[[ Text block open ]]

Monday, February 23, 2015

Seeing Jesus

Seeing Jesus
2 Corinthians 3:17-4:6[1]
One of the key concepts of our faith is that when we commit their lives to Christ, our lives are fundamentally changed. We no longer live the way we once did, but rather we become “new” through our encounter with Jesus. Unfortunately, however, there have been a number of studies that have shown that we Christians don’t differ significantly from the general population in the way we live our lives.[2] This is not a new problem. One of Christianity’s most famous critics once said that Jesus’ disciples should “look more redeemed” if he were to believe. [3] There’s something to be said for that. If we claim to be people who have undergone a significant change, there ought to be some evidence of it in our lives. You would think that people could see Jesus in those of us who claim to follow him.
Over the last few weeks we’ve been talking about the life of the Spirit. The life of the Spirit goes hand-in-hand with seeking to be disciples of Jesus Christ. Both affirm our true selves and at the same time challenge us in ways that we may never have dreamed. Both call for all the courage and faith we can muster, because we may never know where our path will take us when we decide to follow Jesus and live the life of the Spirit. Both fundamentally question some of the principles and expectations on which we may have based our lives, because both call us to give ourselves away unselfishly in service to others.

[[ Text block closed ]]
[[ Source data open ]]

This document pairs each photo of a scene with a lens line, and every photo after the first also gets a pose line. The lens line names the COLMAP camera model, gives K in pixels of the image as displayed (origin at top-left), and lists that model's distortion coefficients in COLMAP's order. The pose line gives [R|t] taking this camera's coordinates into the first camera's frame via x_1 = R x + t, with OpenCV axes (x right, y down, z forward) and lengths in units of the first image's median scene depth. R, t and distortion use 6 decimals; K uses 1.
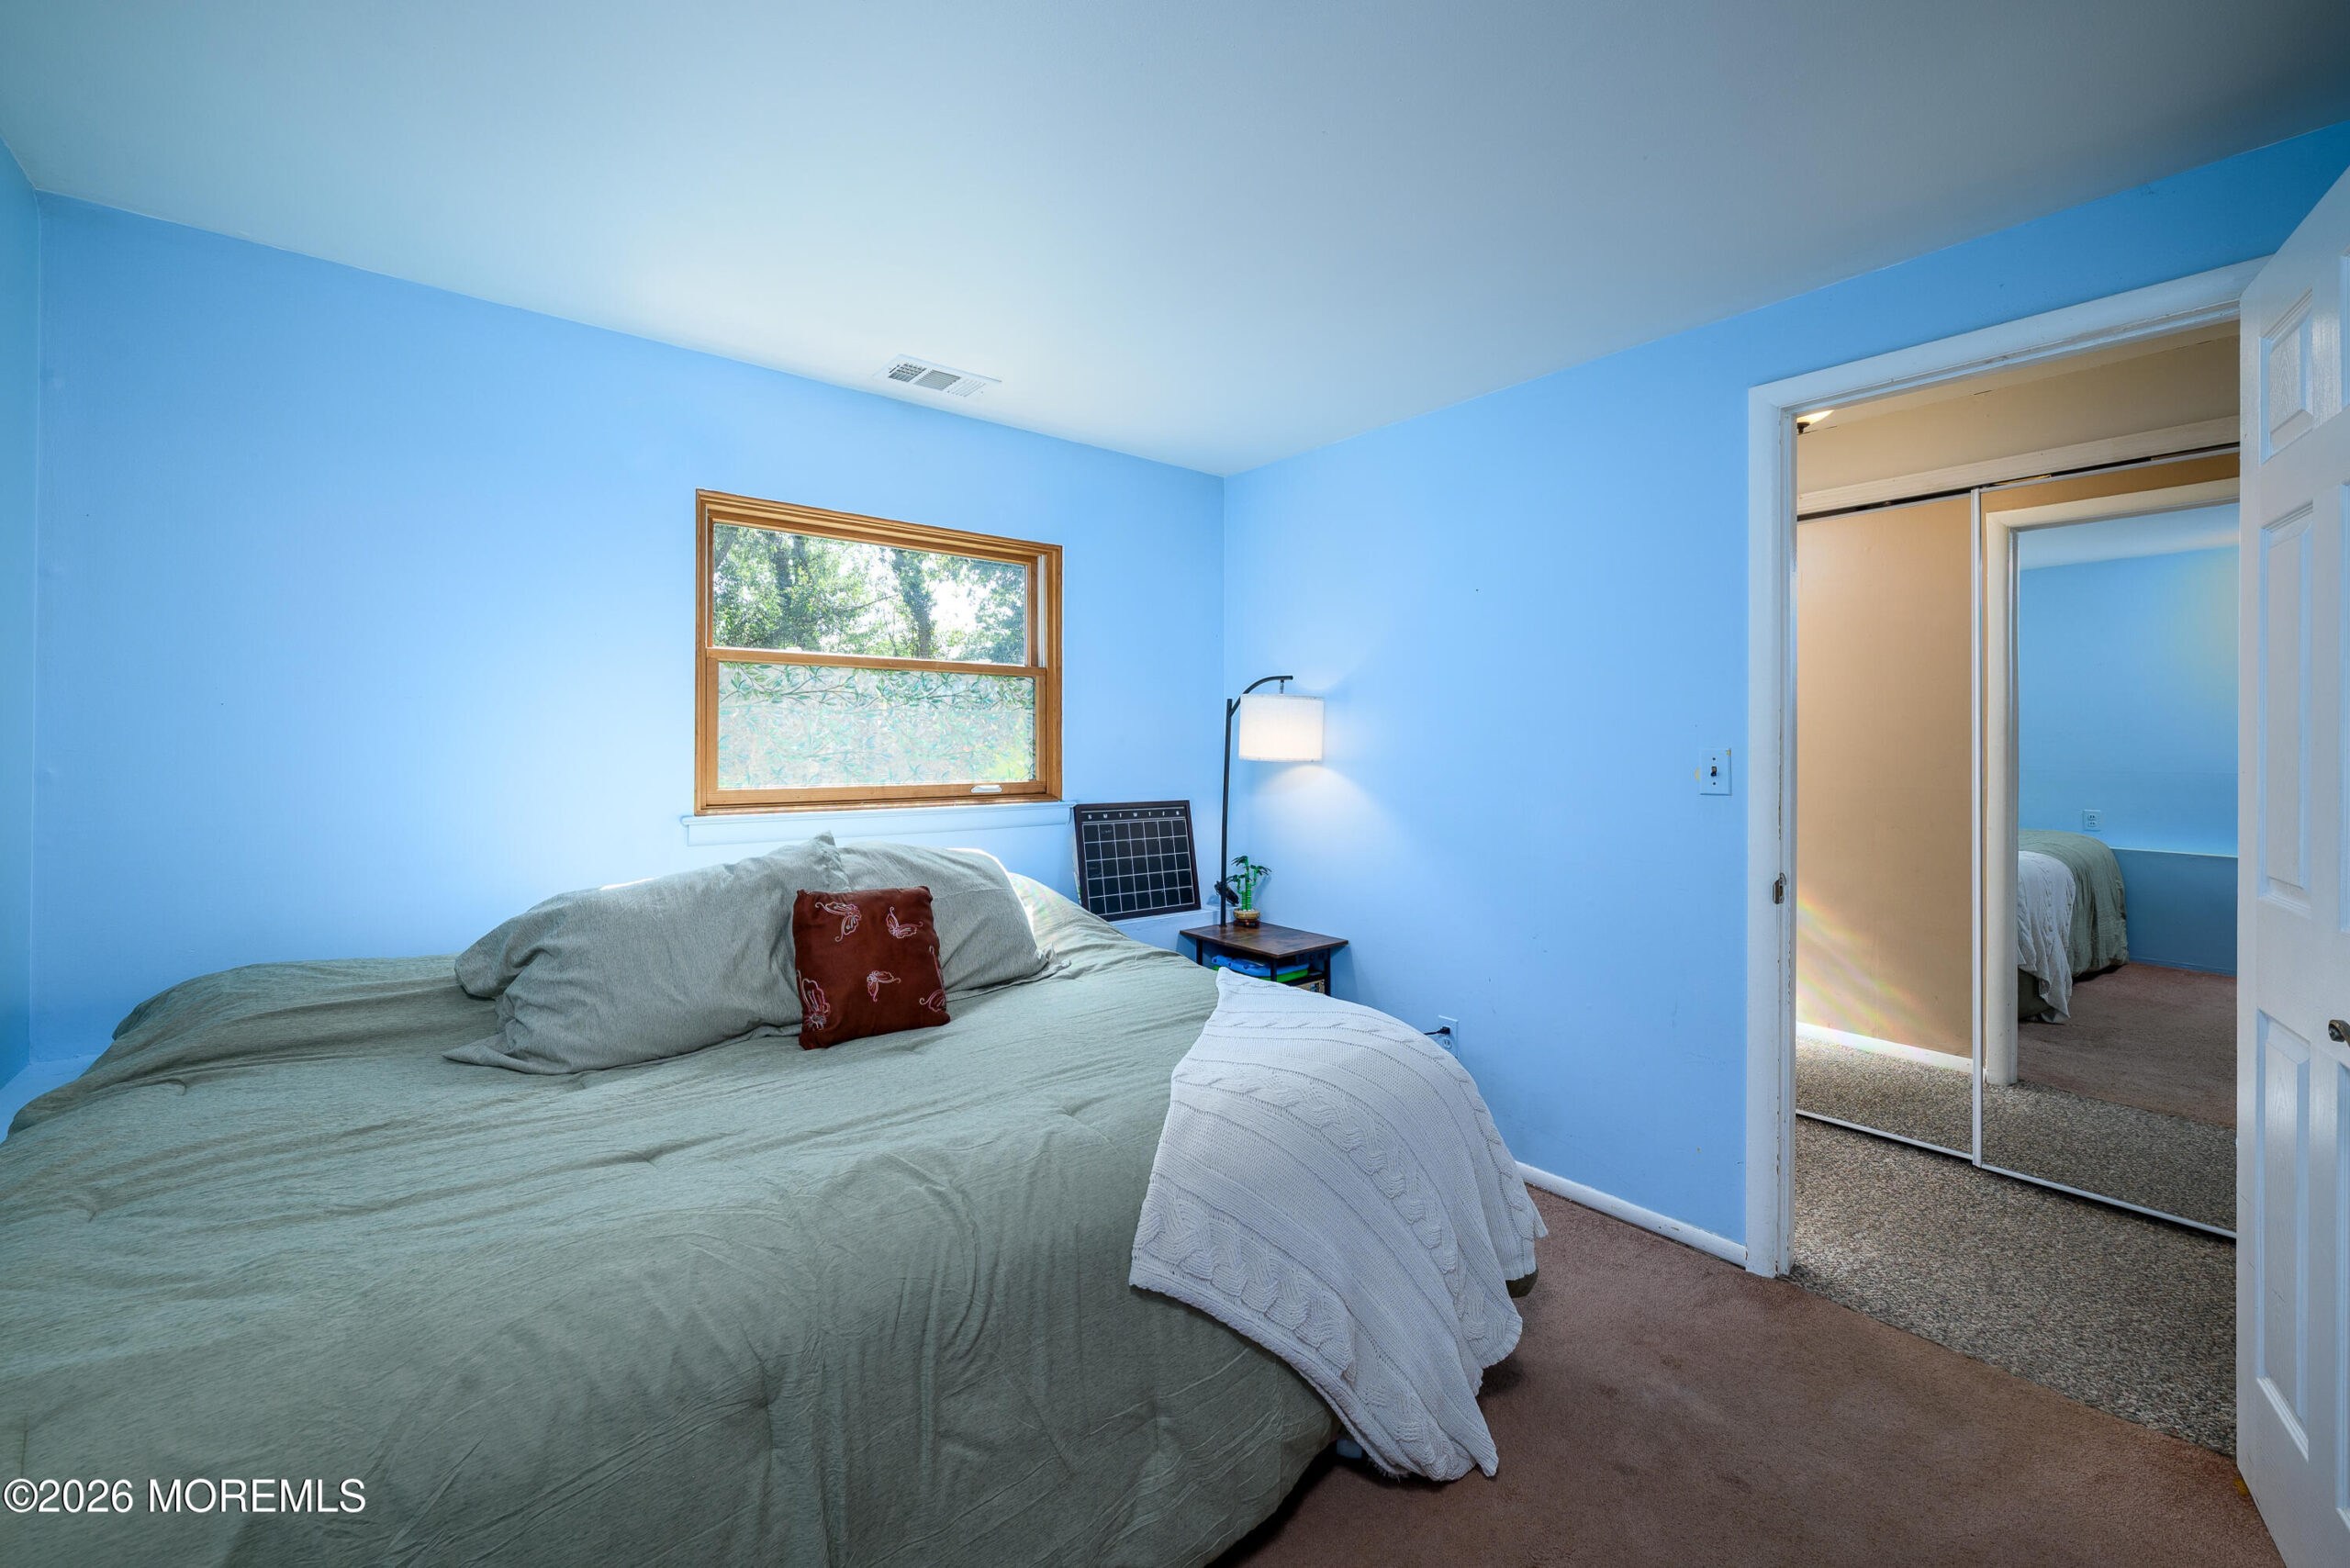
lens RADIAL K [[956.1, 0, 1177.6], [0, 956.1, 746.8], [0, 0, 1]] dist [0.000663, 0.000386]
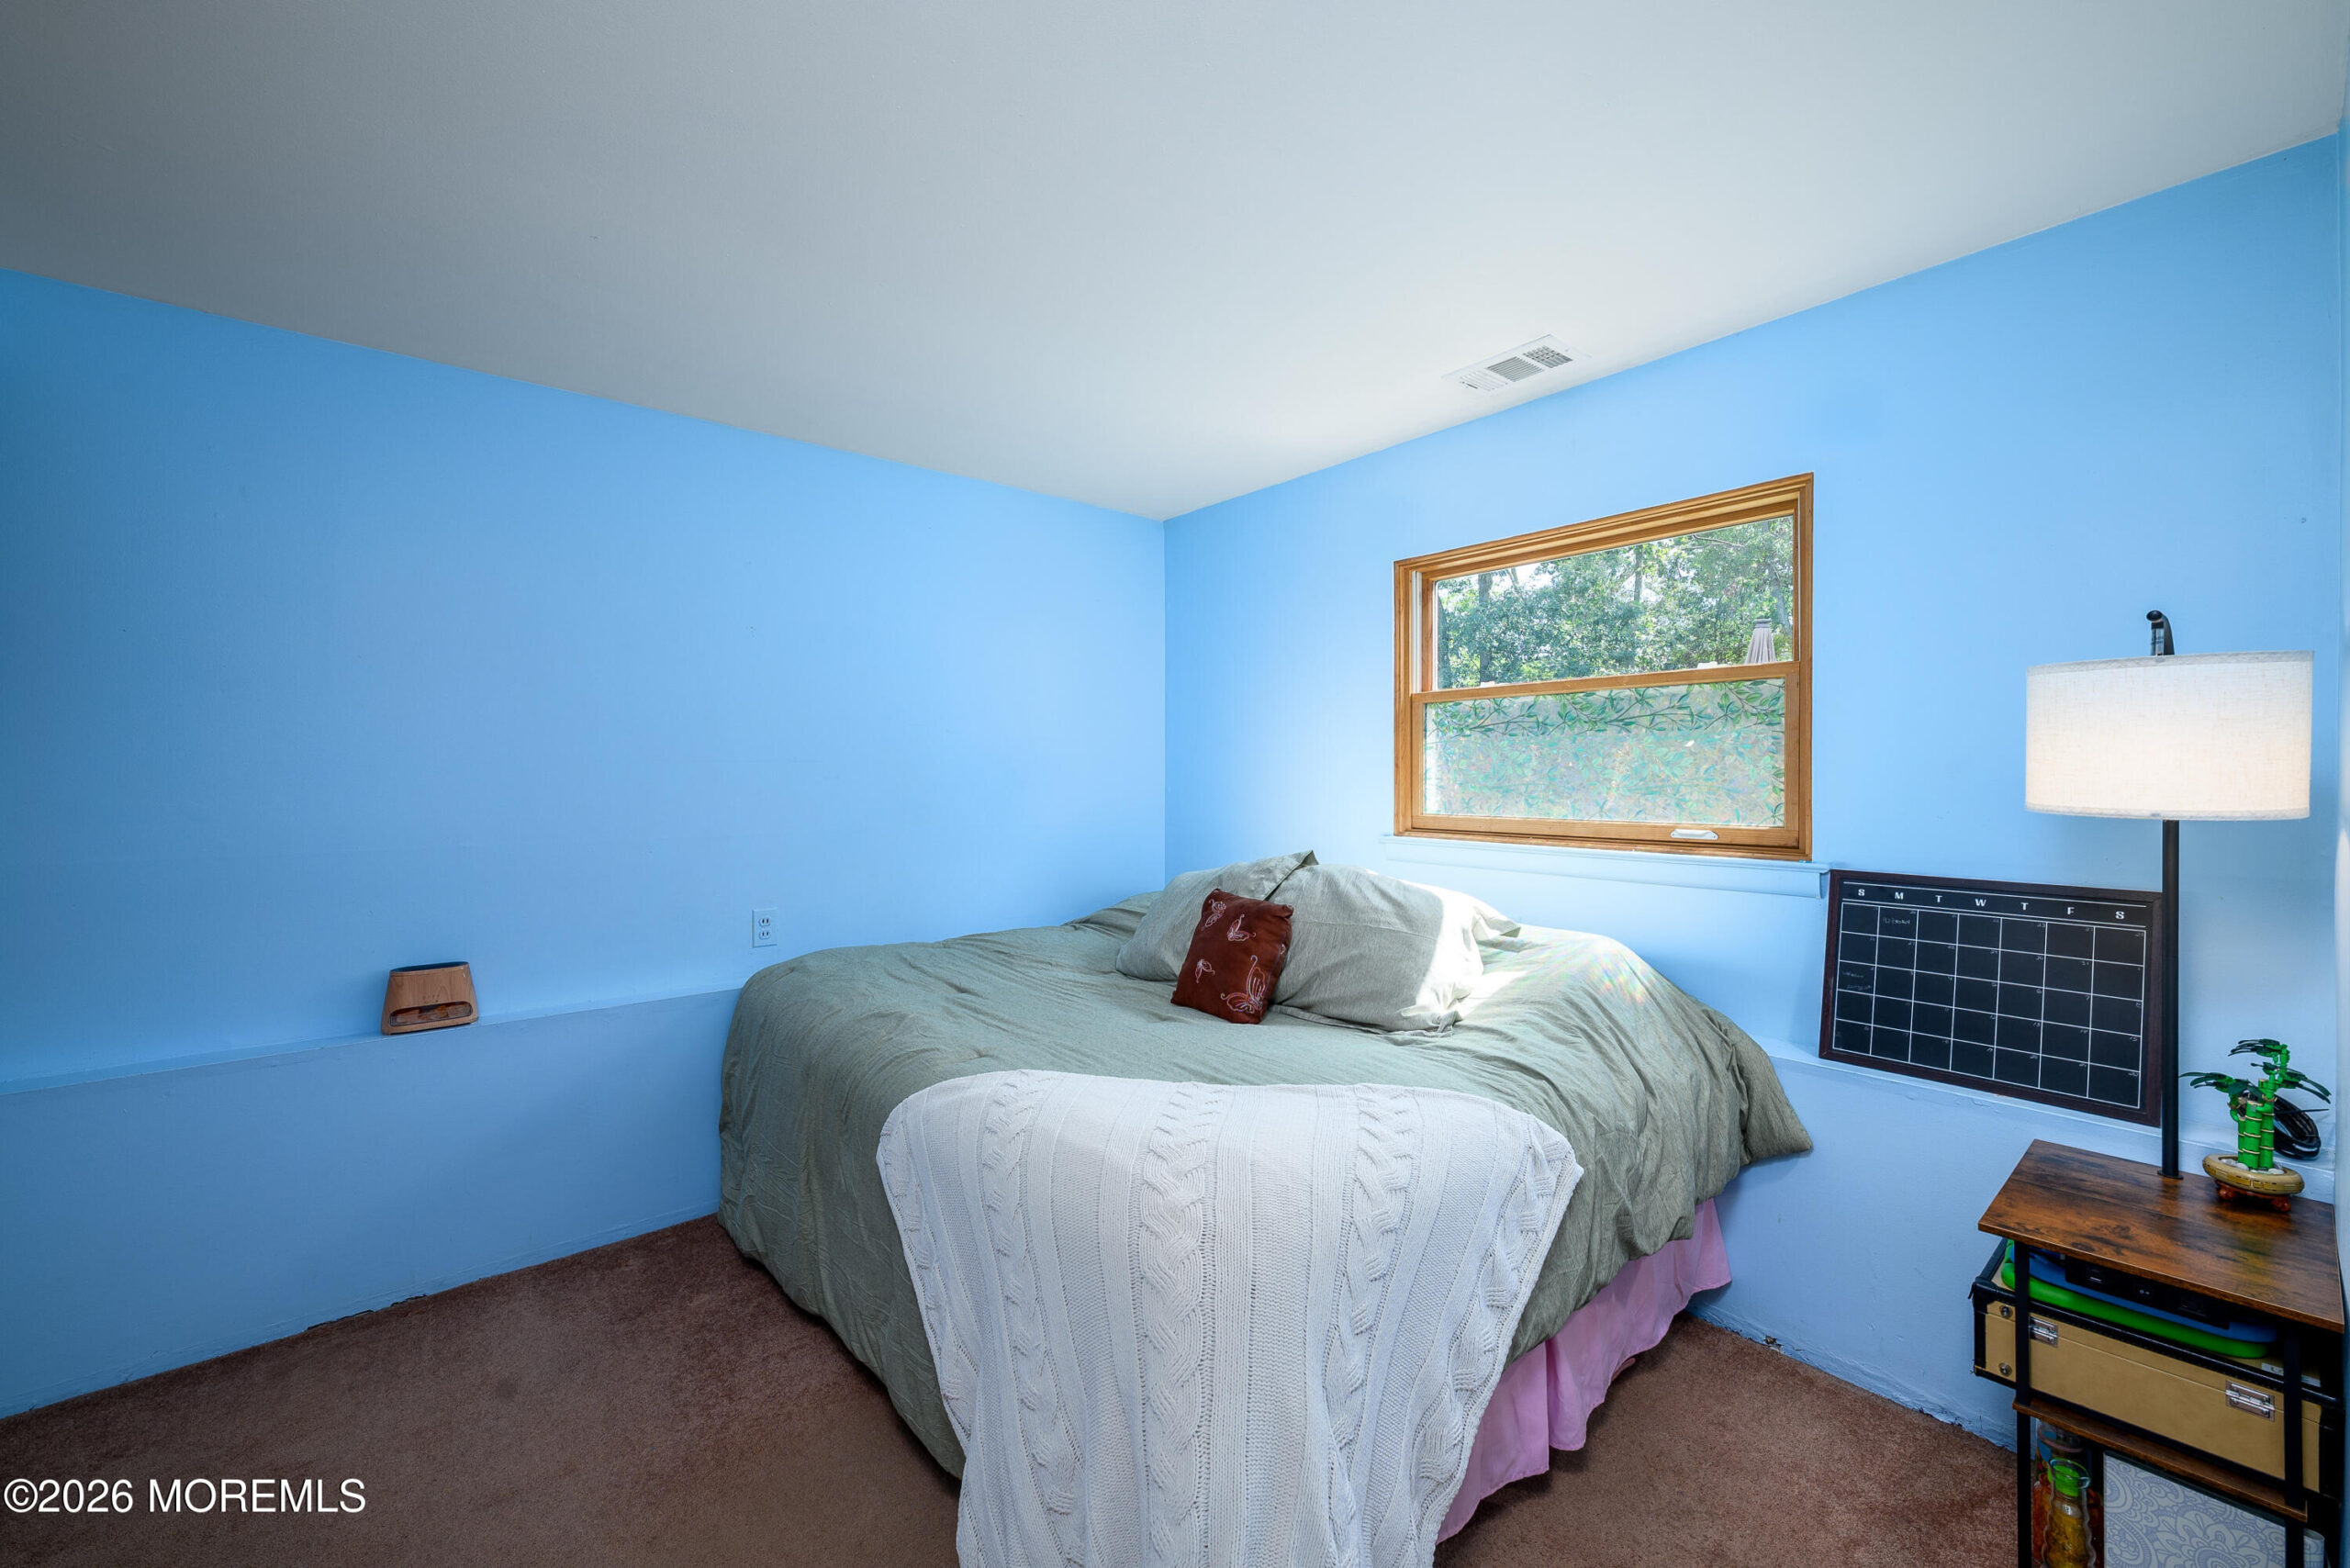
lens RADIAL K [[966.9, 0, 1175.0], [0, 966.9, 784.0], [0, 0, 1]] dist [0.000381, 0.000070]
pose [[0.003379, 0.012855, -0.999912, 0.563984], [-0.001411, 0.999916, 0.012851, -0.004934], [0.999993, 0.001367, 0.003397, 0.582114]]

[[ Source data closed ]]

Set of tasks:
1. Duplicate the passage from the sermon on seeing Jesus, starting at "Over the last" and ending at "service to others.".
2. Format every line of the camera entries in Block 1 as a numbered list, skipping blank lines and leaving the pictures out.
The sermon on seeing Jesus and the camera entries are unrelated material.

Results by task:
1.
Over the last few weeks we’ve been talking about the life of the Spirit. The life of the Spirit goes hand-in-hand with seeking to be disciples of Jesus Christ. Both affirm our true selves and at the same time challenge us in ways that we may never have dreamed. Both call for all the courage and faith we can muster, because we may never know where our path will take us when we decide to follow Jesus and live the life of the Spirit. Both fundamentally question some of the principles and expectations on which we may have based our lives, because both call us to give ourselves away unselfishly in service to others.

2.
1. This document pairs each photo of a scene with a lens line, and every photo after the first also gets a pose line. The lens line names the COLMAP camera model, gives K in pixels of the image as displayed (origin at top-left), and lists that model's distortion coefficients in COLMAP's order. The pose line gives [R|t] taking this camera's coordinates into the first camera's frame via x_1 = R x + t, with OpenCV axes (x right, y down, z forward) and lengths in units of the first image's median scene depth. R, t and distortion use 6 decimals; K uses 1.
2. lens RADIAL K [[956.1, 0, 1177.6], [0, 956.1, 746.8], [0, 0, 1]] dist [0.000663, 0.000386]
3. lens RADIAL K [[966.9, 0, 1175.0], [0, 966.9, 784.0], [0, 0, 1]] dist [0.000381, 0.000070]
4. pose [[0.003379, 0.012855, -0.999912, 0.563984], [-0.001411, 0.999916, 0.012851, -0.004934], [0.999993, 0.001367, 0.003397, 0.582114]]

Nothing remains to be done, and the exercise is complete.